WORK ITEM:
Nothing but the lines from the one containing "Dr. Tom McCawley" through the one containing "caution, and you may want to enlist the", both included, should be given again, each exactly as written below.

##########

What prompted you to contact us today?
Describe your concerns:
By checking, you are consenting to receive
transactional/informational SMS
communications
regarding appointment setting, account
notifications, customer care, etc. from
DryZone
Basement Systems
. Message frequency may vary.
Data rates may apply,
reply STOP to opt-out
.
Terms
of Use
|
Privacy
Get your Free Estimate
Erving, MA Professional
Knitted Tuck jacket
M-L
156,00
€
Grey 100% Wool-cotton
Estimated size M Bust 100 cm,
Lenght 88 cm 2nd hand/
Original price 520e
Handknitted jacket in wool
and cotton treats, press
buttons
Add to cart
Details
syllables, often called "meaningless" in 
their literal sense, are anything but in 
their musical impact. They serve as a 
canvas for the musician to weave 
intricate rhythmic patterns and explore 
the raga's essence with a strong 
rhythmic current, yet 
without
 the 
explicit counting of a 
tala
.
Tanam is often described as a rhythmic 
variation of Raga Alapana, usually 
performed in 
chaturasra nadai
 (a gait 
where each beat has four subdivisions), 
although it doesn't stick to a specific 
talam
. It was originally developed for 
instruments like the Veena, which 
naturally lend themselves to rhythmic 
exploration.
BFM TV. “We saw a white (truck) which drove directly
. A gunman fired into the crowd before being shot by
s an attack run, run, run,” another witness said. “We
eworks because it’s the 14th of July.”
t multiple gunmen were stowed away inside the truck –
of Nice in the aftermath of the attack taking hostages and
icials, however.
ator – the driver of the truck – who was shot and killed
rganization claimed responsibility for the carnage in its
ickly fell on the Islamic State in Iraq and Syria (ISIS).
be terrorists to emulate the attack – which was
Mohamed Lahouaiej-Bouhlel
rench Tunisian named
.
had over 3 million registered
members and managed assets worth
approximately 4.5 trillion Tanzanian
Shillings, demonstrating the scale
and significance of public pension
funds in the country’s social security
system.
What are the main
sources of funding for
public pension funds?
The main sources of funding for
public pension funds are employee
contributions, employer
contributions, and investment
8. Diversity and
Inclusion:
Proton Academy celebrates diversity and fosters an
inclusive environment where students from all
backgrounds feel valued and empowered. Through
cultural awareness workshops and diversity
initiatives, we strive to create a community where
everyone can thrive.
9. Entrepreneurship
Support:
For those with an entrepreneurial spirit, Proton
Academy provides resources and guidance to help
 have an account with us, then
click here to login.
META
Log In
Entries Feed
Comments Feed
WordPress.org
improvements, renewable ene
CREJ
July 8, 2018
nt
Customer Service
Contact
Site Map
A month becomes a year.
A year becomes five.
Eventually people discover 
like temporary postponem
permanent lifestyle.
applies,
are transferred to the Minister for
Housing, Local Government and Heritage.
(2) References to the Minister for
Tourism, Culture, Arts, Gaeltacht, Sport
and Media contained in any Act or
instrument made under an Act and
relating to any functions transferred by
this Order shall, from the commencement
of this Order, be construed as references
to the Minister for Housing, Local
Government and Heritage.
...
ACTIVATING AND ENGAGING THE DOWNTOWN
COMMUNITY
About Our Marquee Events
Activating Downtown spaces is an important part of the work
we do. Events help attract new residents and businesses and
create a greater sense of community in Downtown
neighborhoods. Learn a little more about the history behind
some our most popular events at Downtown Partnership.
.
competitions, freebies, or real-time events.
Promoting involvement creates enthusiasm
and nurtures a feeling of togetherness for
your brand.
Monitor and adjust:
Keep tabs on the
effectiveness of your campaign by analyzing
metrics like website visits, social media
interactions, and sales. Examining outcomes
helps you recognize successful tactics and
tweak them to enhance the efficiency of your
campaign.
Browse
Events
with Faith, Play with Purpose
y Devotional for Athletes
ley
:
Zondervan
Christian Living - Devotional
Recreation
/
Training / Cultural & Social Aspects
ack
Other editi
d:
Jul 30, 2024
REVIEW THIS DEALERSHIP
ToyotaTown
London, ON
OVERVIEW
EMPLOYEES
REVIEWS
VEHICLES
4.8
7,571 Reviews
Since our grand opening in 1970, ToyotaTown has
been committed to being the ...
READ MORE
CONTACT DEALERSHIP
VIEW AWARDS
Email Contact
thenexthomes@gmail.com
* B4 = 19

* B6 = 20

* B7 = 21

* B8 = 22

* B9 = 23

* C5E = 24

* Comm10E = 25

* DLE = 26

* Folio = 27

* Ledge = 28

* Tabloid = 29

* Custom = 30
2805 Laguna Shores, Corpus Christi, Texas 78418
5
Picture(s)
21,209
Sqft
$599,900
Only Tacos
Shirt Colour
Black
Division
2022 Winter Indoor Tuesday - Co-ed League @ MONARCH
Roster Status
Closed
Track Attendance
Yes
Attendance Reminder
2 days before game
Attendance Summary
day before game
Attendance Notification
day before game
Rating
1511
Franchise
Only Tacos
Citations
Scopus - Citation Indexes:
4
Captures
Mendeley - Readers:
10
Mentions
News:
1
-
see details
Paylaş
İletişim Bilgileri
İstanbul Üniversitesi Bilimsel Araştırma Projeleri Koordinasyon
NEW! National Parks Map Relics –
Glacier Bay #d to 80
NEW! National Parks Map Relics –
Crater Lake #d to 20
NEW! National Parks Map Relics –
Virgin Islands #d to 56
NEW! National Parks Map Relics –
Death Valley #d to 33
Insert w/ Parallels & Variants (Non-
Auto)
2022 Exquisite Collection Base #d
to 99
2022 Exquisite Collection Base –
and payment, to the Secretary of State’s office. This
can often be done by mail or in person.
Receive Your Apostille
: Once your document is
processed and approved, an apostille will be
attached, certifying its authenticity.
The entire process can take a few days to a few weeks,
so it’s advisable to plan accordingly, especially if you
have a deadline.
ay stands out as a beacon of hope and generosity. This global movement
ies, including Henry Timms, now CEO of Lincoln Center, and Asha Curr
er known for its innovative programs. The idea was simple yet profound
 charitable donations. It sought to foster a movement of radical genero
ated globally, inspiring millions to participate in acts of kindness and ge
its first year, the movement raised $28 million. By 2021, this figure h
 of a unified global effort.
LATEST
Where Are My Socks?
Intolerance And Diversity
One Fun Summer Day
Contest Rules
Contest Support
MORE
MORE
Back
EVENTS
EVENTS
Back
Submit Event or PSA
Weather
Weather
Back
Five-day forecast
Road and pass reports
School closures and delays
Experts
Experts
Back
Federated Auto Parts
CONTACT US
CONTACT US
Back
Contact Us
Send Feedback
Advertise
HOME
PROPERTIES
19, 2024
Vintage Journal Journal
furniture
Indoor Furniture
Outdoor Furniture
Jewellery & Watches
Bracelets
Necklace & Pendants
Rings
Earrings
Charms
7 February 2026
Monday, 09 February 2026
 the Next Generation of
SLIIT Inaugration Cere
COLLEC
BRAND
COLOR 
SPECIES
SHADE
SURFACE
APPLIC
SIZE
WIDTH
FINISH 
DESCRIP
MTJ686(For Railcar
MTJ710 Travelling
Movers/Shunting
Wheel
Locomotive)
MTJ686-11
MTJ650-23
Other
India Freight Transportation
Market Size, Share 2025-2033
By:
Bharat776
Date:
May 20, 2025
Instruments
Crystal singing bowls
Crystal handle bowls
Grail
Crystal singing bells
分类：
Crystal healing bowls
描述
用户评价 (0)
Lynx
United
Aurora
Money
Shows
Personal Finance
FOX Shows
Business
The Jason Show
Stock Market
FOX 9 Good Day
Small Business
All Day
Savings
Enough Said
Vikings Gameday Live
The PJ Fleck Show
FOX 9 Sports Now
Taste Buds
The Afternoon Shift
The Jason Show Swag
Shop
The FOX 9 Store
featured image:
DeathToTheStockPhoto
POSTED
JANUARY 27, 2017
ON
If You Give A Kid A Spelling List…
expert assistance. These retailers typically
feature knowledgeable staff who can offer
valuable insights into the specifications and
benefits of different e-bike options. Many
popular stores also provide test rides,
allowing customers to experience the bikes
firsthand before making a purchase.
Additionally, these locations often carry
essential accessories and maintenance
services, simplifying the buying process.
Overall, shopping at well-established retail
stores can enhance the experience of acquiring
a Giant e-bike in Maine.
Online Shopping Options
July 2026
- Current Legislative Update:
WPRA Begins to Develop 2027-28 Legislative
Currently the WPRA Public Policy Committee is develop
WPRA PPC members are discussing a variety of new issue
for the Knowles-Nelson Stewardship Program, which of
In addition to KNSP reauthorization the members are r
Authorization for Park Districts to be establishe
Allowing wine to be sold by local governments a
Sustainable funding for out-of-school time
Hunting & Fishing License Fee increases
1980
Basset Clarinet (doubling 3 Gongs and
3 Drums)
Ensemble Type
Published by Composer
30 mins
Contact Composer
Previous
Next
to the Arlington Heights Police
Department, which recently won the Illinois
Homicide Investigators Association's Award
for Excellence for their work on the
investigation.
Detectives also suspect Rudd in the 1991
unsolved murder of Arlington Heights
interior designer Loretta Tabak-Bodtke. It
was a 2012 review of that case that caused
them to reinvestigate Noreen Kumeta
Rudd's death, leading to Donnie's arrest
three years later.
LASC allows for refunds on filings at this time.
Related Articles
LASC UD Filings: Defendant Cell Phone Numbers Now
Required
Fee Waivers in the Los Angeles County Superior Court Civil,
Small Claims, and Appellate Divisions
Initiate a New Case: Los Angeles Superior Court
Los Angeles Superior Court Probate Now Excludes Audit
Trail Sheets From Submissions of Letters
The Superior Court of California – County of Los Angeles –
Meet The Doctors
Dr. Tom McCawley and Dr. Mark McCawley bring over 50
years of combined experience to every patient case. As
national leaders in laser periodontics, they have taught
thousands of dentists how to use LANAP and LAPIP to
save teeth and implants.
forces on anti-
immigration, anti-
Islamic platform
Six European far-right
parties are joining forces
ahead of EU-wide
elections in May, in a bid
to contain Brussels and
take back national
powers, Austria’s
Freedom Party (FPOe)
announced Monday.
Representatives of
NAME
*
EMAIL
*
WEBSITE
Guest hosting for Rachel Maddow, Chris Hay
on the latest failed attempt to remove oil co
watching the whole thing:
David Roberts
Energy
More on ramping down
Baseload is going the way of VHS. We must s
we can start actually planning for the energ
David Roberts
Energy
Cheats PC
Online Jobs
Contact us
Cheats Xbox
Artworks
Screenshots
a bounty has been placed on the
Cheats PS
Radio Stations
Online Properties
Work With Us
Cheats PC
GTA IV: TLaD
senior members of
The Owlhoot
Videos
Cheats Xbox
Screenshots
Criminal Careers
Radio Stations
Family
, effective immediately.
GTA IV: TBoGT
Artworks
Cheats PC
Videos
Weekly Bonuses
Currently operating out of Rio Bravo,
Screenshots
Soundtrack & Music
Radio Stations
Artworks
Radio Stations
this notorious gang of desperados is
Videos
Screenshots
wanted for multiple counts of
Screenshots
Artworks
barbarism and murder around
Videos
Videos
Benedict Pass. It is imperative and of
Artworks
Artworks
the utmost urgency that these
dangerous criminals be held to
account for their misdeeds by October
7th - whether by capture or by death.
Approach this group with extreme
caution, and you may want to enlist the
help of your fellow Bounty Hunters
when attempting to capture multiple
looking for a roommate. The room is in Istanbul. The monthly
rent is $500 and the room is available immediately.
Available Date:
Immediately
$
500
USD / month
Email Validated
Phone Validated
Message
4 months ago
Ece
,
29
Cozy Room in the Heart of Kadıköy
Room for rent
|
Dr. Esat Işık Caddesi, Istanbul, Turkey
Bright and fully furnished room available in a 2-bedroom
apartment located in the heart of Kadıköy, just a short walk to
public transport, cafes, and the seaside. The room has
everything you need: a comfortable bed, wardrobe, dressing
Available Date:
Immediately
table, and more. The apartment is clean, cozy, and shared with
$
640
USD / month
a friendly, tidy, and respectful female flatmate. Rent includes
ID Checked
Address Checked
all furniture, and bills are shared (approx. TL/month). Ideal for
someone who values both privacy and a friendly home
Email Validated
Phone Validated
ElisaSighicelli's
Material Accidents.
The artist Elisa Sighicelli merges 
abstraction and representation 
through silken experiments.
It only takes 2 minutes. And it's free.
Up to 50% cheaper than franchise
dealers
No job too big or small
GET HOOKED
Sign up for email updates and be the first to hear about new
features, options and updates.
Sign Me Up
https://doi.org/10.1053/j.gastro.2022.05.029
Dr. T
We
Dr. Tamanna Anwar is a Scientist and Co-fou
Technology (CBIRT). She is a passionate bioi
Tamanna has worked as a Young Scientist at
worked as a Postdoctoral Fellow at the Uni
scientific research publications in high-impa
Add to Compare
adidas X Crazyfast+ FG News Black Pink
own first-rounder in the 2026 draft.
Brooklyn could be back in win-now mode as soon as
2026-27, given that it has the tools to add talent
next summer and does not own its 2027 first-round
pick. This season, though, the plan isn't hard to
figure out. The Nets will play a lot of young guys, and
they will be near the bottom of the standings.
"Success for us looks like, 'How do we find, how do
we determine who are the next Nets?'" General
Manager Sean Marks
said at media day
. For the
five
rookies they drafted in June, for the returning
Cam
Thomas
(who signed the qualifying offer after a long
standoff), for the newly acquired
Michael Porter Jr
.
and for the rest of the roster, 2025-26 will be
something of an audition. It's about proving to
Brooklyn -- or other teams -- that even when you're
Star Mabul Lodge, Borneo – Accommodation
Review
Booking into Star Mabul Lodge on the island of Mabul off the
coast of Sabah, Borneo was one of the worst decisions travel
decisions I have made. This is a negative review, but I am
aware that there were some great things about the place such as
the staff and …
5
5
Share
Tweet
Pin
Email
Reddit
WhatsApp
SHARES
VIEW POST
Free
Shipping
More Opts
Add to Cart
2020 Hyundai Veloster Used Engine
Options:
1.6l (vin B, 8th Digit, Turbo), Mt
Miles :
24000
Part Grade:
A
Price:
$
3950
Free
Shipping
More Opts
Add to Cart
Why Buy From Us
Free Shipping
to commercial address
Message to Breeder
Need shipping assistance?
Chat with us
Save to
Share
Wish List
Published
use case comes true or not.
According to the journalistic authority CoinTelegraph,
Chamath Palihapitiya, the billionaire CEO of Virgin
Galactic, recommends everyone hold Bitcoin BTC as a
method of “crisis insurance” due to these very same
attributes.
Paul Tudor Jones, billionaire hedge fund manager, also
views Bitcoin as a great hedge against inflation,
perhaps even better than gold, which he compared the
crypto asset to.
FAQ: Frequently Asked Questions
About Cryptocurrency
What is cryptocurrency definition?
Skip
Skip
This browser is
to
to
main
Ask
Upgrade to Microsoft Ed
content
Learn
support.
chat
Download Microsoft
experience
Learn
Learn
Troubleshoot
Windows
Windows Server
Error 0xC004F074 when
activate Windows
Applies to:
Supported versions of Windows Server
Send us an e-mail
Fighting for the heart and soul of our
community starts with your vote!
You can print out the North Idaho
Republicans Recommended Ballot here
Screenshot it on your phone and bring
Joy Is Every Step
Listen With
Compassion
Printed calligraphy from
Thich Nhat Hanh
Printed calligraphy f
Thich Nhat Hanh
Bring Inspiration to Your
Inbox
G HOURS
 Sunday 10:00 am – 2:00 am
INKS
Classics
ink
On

##########

THE COMPLETED TASK:
Dr. Tom McCawley and Dr. Mark McCawley bring over 50
years of combined experience to every patient case. As
national leaders in laser periodontics, they have taught
thousands of dentists how to use LANAP and LAPIP to
save teeth and implants.
forces on anti-
immigration, anti-
Islamic platform
Six European far-right
parties are joining forces
ahead of EU-wide
elections in May, in a bid
to contain Brussels and
take back national
powers, Austria’s
Freedom Party (FPOe)
announced Monday.
Representatives of
NAME
*
EMAIL
*
WEBSITE
Guest hosting for Rachel Maddow, Chris Hay
on the latest failed attempt to remove oil co
watching the whole thing:
David Roberts
Energy
More on ramping down
Baseload is going the way of VHS. We must s
we can start actually planning for the energ
David Roberts
Energy
Cheats PC
Online Jobs
Contact us
Cheats Xbox
Artworks
Screenshots
a bounty has been placed on the
Cheats PS
Radio Stations
Online Properties
Work With Us
Cheats PC
GTA IV: TLaD
senior members of
The Owlhoot
Videos
Cheats Xbox
Screenshots
Criminal Careers
Radio Stations
Family
, effective immediately.
GTA IV: TBoGT
Artworks
Cheats PC
Videos
Weekly Bonuses
Currently operating out of Rio Bravo,
Screenshots
Soundtrack & Music
Radio Stations
Artworks
Radio Stations
this notorious gang of desperados is
Videos
Screenshots
wanted for multiple counts of
Screenshots
Artworks
barbarism and murder around
Videos
Videos
Benedict Pass. It is imperative and of
Artworks
Artworks
the utmost urgency that these
dangerous criminals be held to
account for their misdeeds by October
7th - whether by capture or by death.
Approach this group with extreme
caution, and you may want to enlist the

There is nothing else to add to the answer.